TASK ITEM A
From the page below on copying databases, extract word for word the part that opens with the words containing "Copy And Baste" and closes with "From DepartmentInfoMirroring...".
*** Opening DOCUMENT PASSAGE ***
Copy And Baste

Making a sub-domain-specific subset copy of corporate or "master" databases and adjusting it to reflect local needs. This pruning, tuning, and re-translating for local needs has been nicknamed "basting" here, making a play on words surrounding CopyAndPaste (with a "P").

From DepartmentInfoMirroring...

If a way can be found to automate a copy process, it can be a very powerful tool when the "copy" can be reprojected in a way that better fits the local (section-specific) users or needs. For example, your particular department may only need a small subset of all available info (columns), and the translation step can replace convoluted coding schemes, such as product, service, or status codes, with something more meaningful or simpler for local needs by tossing out idioms or layers meant for other departments but not useful to yours. This can make for simpler and faster queries and data usage. It's customized data abstraction.

As an example, I once worked for a big subscription provider that provided several products and services. However, my particular section, which dealt with mostly marketing research and junk mailing/spam (sorry about that), usually only cared about general categories of products instead of individual products. The raw customer product table resembled:

 Customer_Products
 .
 customerID|productID
 ----------|---------
 12345.....|......324
 12345.....|.......87
 23454.....|.....1653
 23454.....|.......87
 Etc...

(Dots to prevent TabMunging and a wiki spacing bug.)

There were others tables, not shown, that mapped specific products into categories. The early programmers kept using the raw table and manually coded product-to-category translations[1] because the joins for obtaining categories was too slow because of the complex relationships in that system. Eventually a smarter set came along and produced a bi-weekly table for our section that resembled:

 Customer_Product_Categ_Table
 .
 customerID|categ_A|categ_B|categ_C|Etc...
 ----------|-------|-------|-------|------
 12345.....|...1...|...0...|...1...|...0..
 23454.....|...0...|...0...|...1...|...1..
 Etc...

A "1" indicated a given customer has at least one product/service that falls into the given category, and "0" means does not have. (Integers were used instead of Boolean or Character to simplify aggregate counting). This simplified queries immensely, and we could still join with the raw table for those occasional queries that needed info about specific products. (This is a somewhat over-simplification for illustration purposes.)

One could argue that one should put each category on a different row (columns: customerID, categCode, hasFlag) to make the Customer_Product_Categ_Table more stable such that one doesn't have to change the schema for each new category that came along. However, this would complicate the most common type of queries we did. Further, new categories only came along about once every 3 years on average. It was decided to live with the once-per-3-year change spike to have simpler production queries for everyday work. -t

This looks like accidental complexity - working around inadequacies in your technology. Now, that's understandable (you must MakeItWork), but do this often enough and it's time to refactor the solution into your database technology. One possibility: lightweight 'views' that are maintained automatically during relative down-time for the database?
*** Closing DOCUMENT PASSAGE ***
TASK ITEM B
In the entries below, swap every "SHARE" for "COMPARTIR" and give the lines again with nothing else changed, leaving the pictures out.
*** Opening RECORDS FOR THE TASK ***
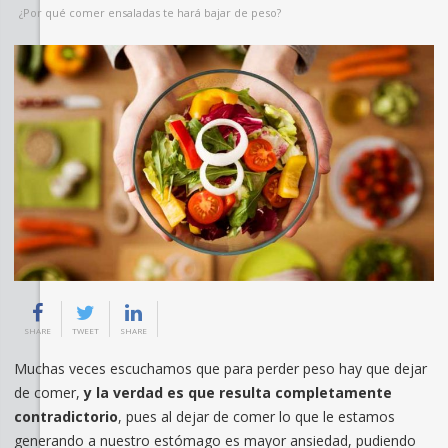
¿Por qué comer ensaladas te hará bajar de peso?
SHARE
TWEET
SHARE
Muchas veces escuchamos que para perder peso hay que dejar
de comer,
y la verdad es que resulta completamente
contradictorio
, pues al dejar de comer lo que le estamos
generando a nuestro estómago es mayor ansiedad, pudiendo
*** Closing RECORDS FOR THE TASK ***
OUTPUT A
Copy And Baste

Making a sub-domain-specific subset copy of corporate or "master" databases and adjusting it to reflect local needs. This pruning, tuning, and re-translating for local needs has been nicknamed "basting" here, making a play on words surrounding CopyAndPaste (with a "P").

From DepartmentInfoMirroring...

OUTPUT B
¿Por qué comer ensaladas te hará bajar de peso?
COMPARTIR
TWEET
COMPARTIR
Muchas veces escuchamos que para perder peso hay que dejar
de comer,
y la verdad es que resulta completamente
contradictorio
, pues al dejar de comer lo que le estamos
generando a nuestro estómago es mayor ansiedad, pudiendo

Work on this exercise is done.